Datenschutz schützt den einzelnen Menschen, damit er durch den Umgang mit seinen personenbezogenen Daten nicht in seinem Persönlichkeitsrecht beeinträchtigt wird. Die DSGVO hat jedoch einige blinde Flecken. Die europaweite Vereinheitlichung aller Regeln ist vielfach nur mit viel Schwammigkeit und Rechtsunsicherheit gelungen. Dies liegt leider durchaus im Interesse der Wirtschaft, der ‘Datenindustrie’, und auch einiger Regierungsstellen. Deutschland hat vorhandene Umsetzungsspielräume vorwiegend zum Abbau statt zur Stärkung des Datenschutzes genutzt. Hier muss ein Umdenken stattfinden, denn der Schutz der Privatheit in der Zukunft muss heute definiert und umgesetzt werden.
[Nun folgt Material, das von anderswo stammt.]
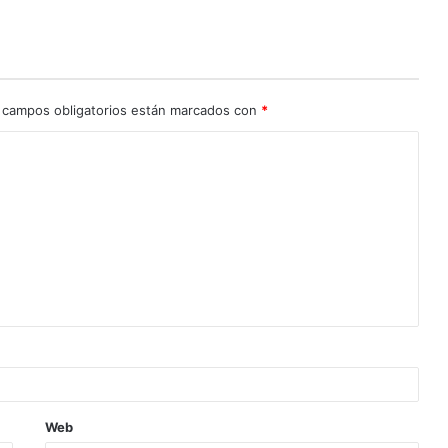
 campos obligatorios están marcados con
*
Web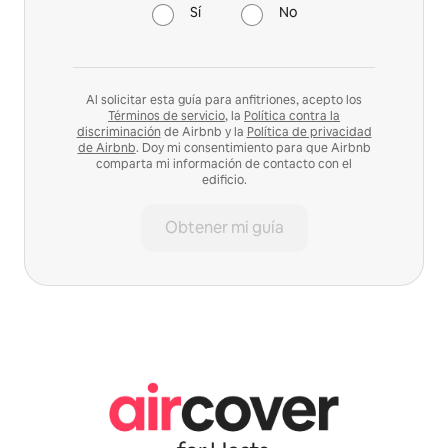
Sí
No
Al solicitar esta guía para anfitriones, acepto los
Términos de servicio
, la
Política contra la
discriminación
de Airbnb y la
Política de privacidad
de Airbnb
. Doy mi consentimiento para que Airbnb
comparta mi información de contacto con el
edificio.
Obtener mi guía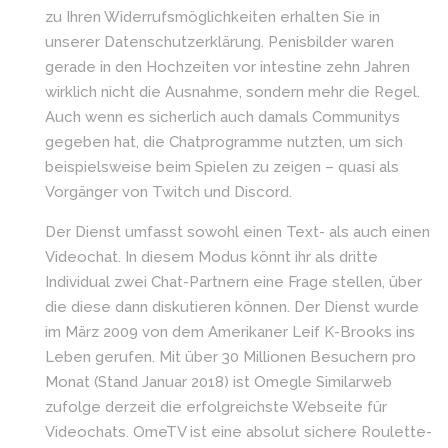
zu Ihren Widerrufsmöglichkeiten erhalten Sie in
unserer Datenschutzerklärung. Penisbilder waren
gerade in den Hochzeiten vor intestine zehn Jahren
wirklich nicht die Ausnahme, sondern mehr die Regel.
Auch wenn es sicherlich auch damals Communitys
gegeben hat, die Chatprogramme nutzten, um sich
beispielsweise beim Spielen zu zeigen – quasi als
Vorgänger von Twitch und Discord.
Der Dienst umfasst sowohl einen Text- als auch einen
Videochat. In diesem Modus könnt ihr als dritte
Individual zwei Chat-Partnern eine Frage stellen, über
die diese dann diskutieren können. Der Dienst wurde
im März 2009 von dem Amerikaner Leif K-Brooks ins
Leben gerufen. Mit über 30 Millionen Besuchern pro
Monat (Stand Januar 2018) ist Omegle Similarweb
zufolge derzeit die erfolgreichste Webseite für
Videochats. OmeTV ist eine absolut sichere Roulette-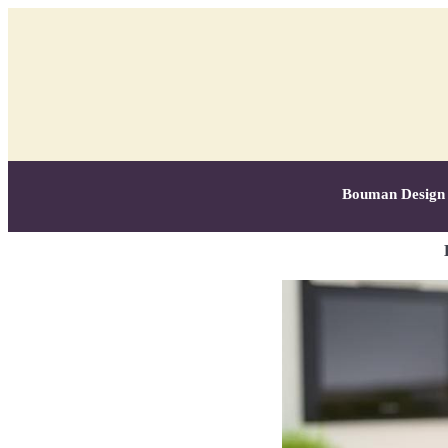
Bouman Design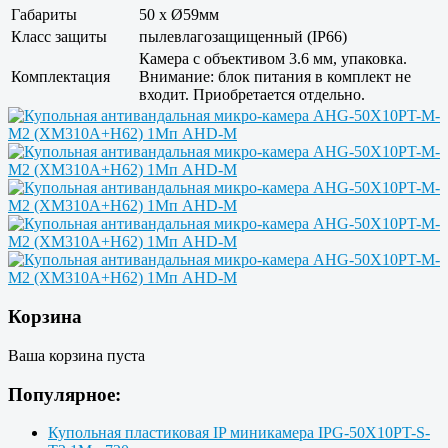
Габариты
50 x Ø59мм
Класс защиты
пылевлагозащищенный (IP66)
Камера с объективом 3.6 мм, упаковка.
Комплектация
Внимание: блок питания в комплект не
входит. Приобретается отдельно.
Корзина
Ваша корзина пуста
Популярное:
Купольная пластиковая IP миникамера IPG-50X10PT-S-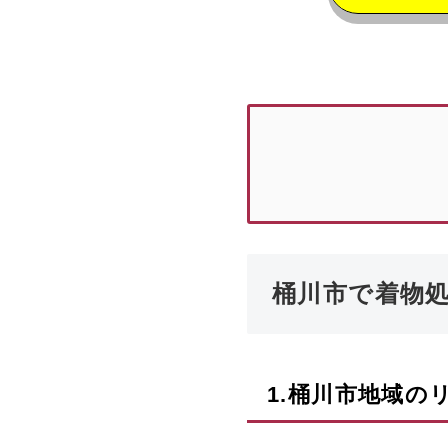
桶川市で着物
1.
桶川市
地域の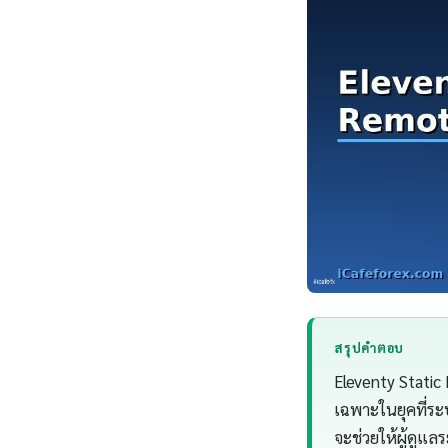
สรุปคำตอบ
Eleventy Static
เฉพาะในยุคที่ระบ
จะช่วยให้ผู้ดู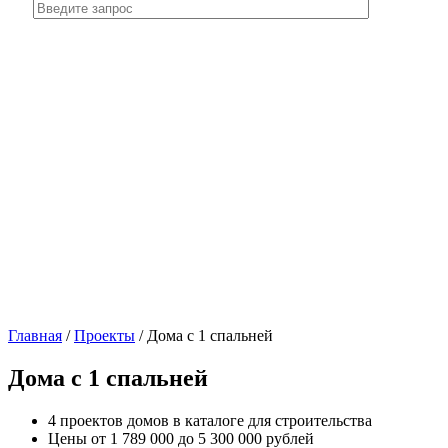
Главная
/
Проекты
/
Дома с 1 спальней
Дома с 1 спальней
4 проектов домов в каталоге для строительства
Цены от 1 789 000 до 5 300 000 рублей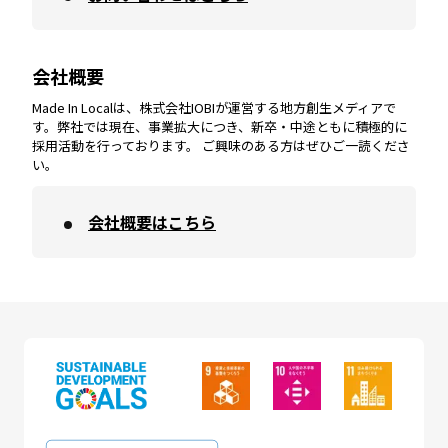
会社概要
沖縄
エリア
高知
エリア
Made In Localは、株式会社IOBIが運営する地方創生メディアで
す。弊社では現在、事業拡大につき、新卒・中途ともに積極的に
採用活動を行っております。 ご興味のある方はぜひご一読くださ
い。
会社概要はこちら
Konkret fehlt ein europaweiter Schutz des besonders sensiblen Surfverhaltens im Internet vor Ausspähung und Auswertung. Die in den letzten Wochen vielfach penetrant aufdringlich auftauchenden Aufforderungen zur „Einwilligung“ in neue Datenschutzerklärungen entsprechen meist nicht den Vorgaben der DSGVO, denn es fehlt an klaren verständlichen Texten über die Art der Datenverwendung und an der Freiwilligkeit der Einwilligung. Letztlich fehlt oftmals die Möglichkeit, eine geforderte Einwilligung ablehnen zu können. Hier macht sich eine datenhungrige Industrie die Verunsicherung der Anwender und die Überforderung der Aufsichtsbehörden zunutze. Sanktionsmaßnahmen bietet die Datenschutzverordnung, sie müssen jedoch angewendet werden.

Die für die Aufklärung der Bevölkerung und auch der Unternehmen zuständigen Landesdatenschutzbehörden sind schon seit Jahren unterfinanziert und zu schwach ausgestattet. Mit weniger als 500 Beschäftigten in allen Aussichtsbehörden zusammengenommen sollten sie nicht nur die Menschen, Vereine, Ärzte, Anwälte, kleine und große Unternehmen im Land im Vorfeld über die neuen Regeln informieren und die Anwendung erklären, sondern auch die Kontrollen der über drei Millionen Unternehmen durchführen. Das kann nicht funktionieren, deshalb fordern wir mindestens eine Verdoppelung der Beschäftigtenzahl und strukturell dauerhaft bessere Ausstattung der Aufsichtsbehörden.

Die Grenzen privater Videoüberwachung sind ebenfalls unklar und die öffentliche Videoüberwachung ist vielfach neu und mit weit gefassten Einsatzmöglichkeiten in die Landesdatenschutzgesetze aufgenommen worden. Regelungen zum Umgang mit z.B. Gesichtserkennung fehlen dagegen völlig. Hier gilt es, strikte und vor allem transparente Regeln für die Nutzung von Bildauswertungen durch Algorithmen aufzustellen.

Die aktuelle Kampagne gegen vermeintlich überzogene Datenschutzvorgaben durch die DSGVO weisen wir daher zurück. Wer bisher den Schutz der ihm anvertrauten Daten ernst genommen hat, hat von der DSGVO nichts zu befürchten. Abmahnungen bei Datenschutzverstößen treffen Privatpersonen nicht. Dass im geschäftlichen Verkehr eine Abmahnung teuer werden kann, ist ein allgemeines und nicht auf den Datenschutz beschränktes Problem. Sonderregeln für Datenschutz-Abmahnungen im geschäftlichen Bereich, wie sie die Bundesregierung derzeit plant, lehnen wir ab, denn auch Abmahnungen sind ein effektives und wichtiges Instrument zur Rechtsdurchsetzung. Diskutabel ist es, die Kostenerstattungspflicht für Erstabmahnungen allgemein abzuschaffen, also auch z.B. für die ausufernden Urheberrechtsabmahnungen.

Wir brauchen demnach eine Reform der Reform und einen lebensnahen Ausbau der DSGVO. Und wir brauchen viele Klagen gegen Überwacher, um die neuen Paragrafen mit Leben zu füllen, denn Gerichte spielen auch eine wichtige Rolle bei der Abwägung von Grundrechten. Ziel von all dem ist ein angemessener Umgang mit diesem Thema.